Who flunks second grade art class, where high expectations are stick figures and barely recognizable animal shaped blobs? Me, that’s who. Was I a terrible artist? No, I always loved art. My teacher told my mother that I had thrown every assignment in the trash, having determined that none of it was good enough to hand in.
Fast forward thirty years, and there I was reading my story to a room full of people I did not know, for the first time. My hands were ice cold and shaking, my voice trembled, I read too fast, scrambled a few words, and refused to meet anyone’s eye. Within a few heartbeats of the last word, I had already asked myself why I had opened my mouth, what possessed me to join a critique group, and whether my laptop would fit in the trash can.
And then something magical happened—they liked it. They actually liked my work and encouraged me to start sending queries. And it never would have happened if I hadn’t let my work go.
During this time of year many of us are preparing for contest season. This will be my second year sending my work off to Contestland, biting my nails, and waiting for calls that may, or may not, come. It took me almost four years of building up confidence to step off the cliff and see if my manuscript was ready to fly. I wish I had jumped much sooner, I have learned so much by entering contests. My writing is much stronger for it. But it’s hard to let go, isn’t it?

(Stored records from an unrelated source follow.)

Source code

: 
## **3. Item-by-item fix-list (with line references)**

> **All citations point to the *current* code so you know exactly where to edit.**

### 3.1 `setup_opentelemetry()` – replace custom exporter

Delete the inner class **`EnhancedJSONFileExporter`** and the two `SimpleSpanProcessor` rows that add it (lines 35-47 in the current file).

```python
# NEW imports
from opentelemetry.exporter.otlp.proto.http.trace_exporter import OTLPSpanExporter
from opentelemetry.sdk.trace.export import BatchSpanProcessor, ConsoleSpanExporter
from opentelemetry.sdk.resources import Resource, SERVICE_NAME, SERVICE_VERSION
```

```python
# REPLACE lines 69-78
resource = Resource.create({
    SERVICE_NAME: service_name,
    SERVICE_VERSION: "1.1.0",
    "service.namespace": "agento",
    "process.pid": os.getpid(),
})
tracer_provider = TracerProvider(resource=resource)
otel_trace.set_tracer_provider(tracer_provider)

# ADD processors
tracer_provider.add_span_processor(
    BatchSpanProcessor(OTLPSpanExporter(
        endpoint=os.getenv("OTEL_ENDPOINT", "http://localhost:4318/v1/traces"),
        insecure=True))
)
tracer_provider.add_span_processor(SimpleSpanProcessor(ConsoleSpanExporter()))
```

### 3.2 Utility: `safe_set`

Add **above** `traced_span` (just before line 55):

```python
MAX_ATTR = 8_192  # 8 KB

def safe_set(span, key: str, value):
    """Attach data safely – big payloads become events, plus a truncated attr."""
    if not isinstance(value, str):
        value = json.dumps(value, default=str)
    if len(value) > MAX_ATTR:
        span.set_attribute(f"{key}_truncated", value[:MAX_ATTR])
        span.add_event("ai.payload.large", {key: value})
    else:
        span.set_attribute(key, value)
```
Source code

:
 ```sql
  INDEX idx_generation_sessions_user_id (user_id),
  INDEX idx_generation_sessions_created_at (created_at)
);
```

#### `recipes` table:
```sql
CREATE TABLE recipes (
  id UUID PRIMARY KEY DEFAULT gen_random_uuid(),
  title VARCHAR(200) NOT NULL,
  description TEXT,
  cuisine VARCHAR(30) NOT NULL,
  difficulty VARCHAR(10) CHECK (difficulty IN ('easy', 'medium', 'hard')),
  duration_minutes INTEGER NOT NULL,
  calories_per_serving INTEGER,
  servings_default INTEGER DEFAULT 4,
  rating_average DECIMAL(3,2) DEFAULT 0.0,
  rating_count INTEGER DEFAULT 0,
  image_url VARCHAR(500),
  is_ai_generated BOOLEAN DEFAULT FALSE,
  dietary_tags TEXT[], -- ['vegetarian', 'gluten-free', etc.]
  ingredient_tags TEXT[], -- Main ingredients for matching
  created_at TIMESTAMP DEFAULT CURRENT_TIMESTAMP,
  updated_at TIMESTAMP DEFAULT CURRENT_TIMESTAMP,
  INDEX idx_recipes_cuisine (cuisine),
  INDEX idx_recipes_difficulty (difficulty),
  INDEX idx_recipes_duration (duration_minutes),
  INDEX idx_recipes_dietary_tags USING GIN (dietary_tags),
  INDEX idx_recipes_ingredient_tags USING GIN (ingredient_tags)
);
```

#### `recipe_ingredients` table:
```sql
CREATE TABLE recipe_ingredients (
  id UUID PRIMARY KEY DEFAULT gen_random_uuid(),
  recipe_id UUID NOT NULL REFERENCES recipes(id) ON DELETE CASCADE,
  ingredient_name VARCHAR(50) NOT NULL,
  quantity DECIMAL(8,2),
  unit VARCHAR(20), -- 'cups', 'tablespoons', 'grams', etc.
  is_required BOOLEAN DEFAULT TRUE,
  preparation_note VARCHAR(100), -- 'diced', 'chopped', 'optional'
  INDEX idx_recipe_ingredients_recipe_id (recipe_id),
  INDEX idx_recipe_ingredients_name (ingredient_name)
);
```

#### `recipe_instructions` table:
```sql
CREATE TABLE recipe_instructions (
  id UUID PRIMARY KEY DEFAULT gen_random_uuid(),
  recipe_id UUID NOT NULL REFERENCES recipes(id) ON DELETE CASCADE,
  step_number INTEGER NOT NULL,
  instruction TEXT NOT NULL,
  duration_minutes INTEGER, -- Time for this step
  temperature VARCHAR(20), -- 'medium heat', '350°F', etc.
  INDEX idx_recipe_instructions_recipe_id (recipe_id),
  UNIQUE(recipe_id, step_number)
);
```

It makes you feel vulnerable, holding out your story—your baby—the one you’ve been carrying around in your heart, to see if it can walk. But I can tell you, from experience, it is so worth it.
As someone with pretty thin skin and an over-amplified fear of rejection, I argued with myself about whether I should bother scraping money out of our lean budget for contests. But I did. To my great surprise, I semi-finaled in the ACFW Genesis Contest, and won the Frasier Award.
Yes, it was a boost of confidence, a step forward in pursing publication and I received wonderful feedback and suggestions; but even more than that, it taught me that I can, and should, let go.
God gave me a desire to write and stories to tell, what good would it do me, or anyone else if I was afraid to let people read them?
So now instead of fearing a critique, sending off a query, or entering a contest, I have learned to release my work into God’s capable hands. Then I enjoy watching how he blesses, teaches, and transforms me through trusting him with the story he inspired in the first place.
So, go ahead, hand in your paper to The Teacher. You’ll get an ‘A’ for effort, I promise.